Tuesday, July 12, 2011

RUBBER-Tokyo futures hit 1-week low due to weak oil, poor US data (July 11)

RUBBER-Tokyo futures hit 1-week low due to weak oil, poor US data (July 11)
July 11, 2011


Bangkok, July 11 (Reuters) – Tokyo rubber futures dropped 2.5 percent to a one-week low on Monday as weak U.S. economic data raised concern about demand, and falling oil prices added to the downward pressure, dealers said.

The benchmark rubber contract on the Tokyo Commodity Exchange <0#JRU:> for December delivery fell 9.8 yen, or 2.5 percent, to settle at 369.4 yen ($4.92) per kg.

It fell to an intra-day low of 369.2 yen, the lowest since July 4.

The most active rubber contract on the Shanghai futures exchange for January delivery fell 680 yuan to finish at 33,665 yuan ($5,207) per tonne.

U.S. jobs growth ground to a near halt in June as employers hired the fewest workers in nine months, frustrating hopes the economy would bounce back quickly from a slowdown in the first half of the year.

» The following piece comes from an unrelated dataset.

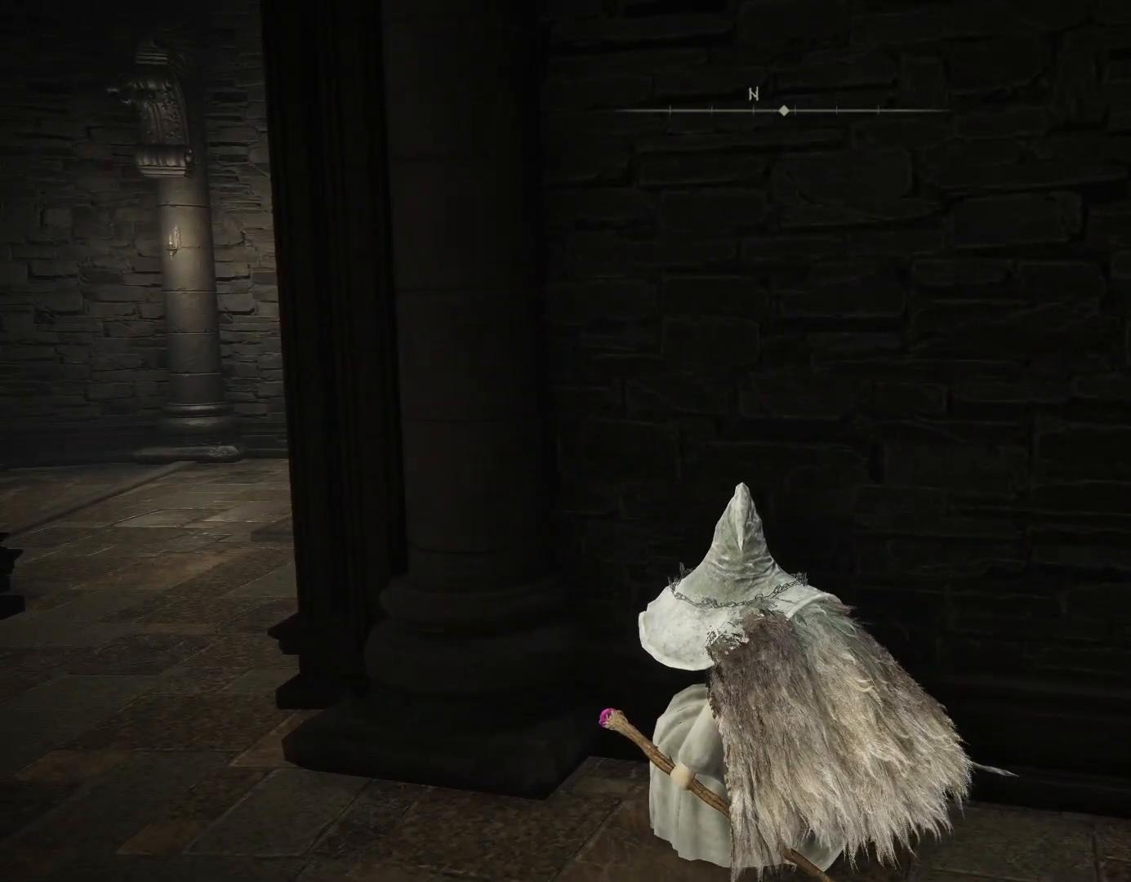
{"buttons": [], "left_stick": "center", "right_stick": "center", "events": []}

That signalled poor demand for commodities.

“The U.S. data was not good and weaker oil prices were an additional factor that hammered rubber prices down,” one dealer said.

Oil fell for a second day on Monday, pushed down by the U.S. data plus a drop in China’s crude imports.

In additiona, China’s annual inflation accelerated to a three-year high in June, increasing the chances that the central bank will keep raising interest rates to tame price pressures and raising fears for growth in the car sector.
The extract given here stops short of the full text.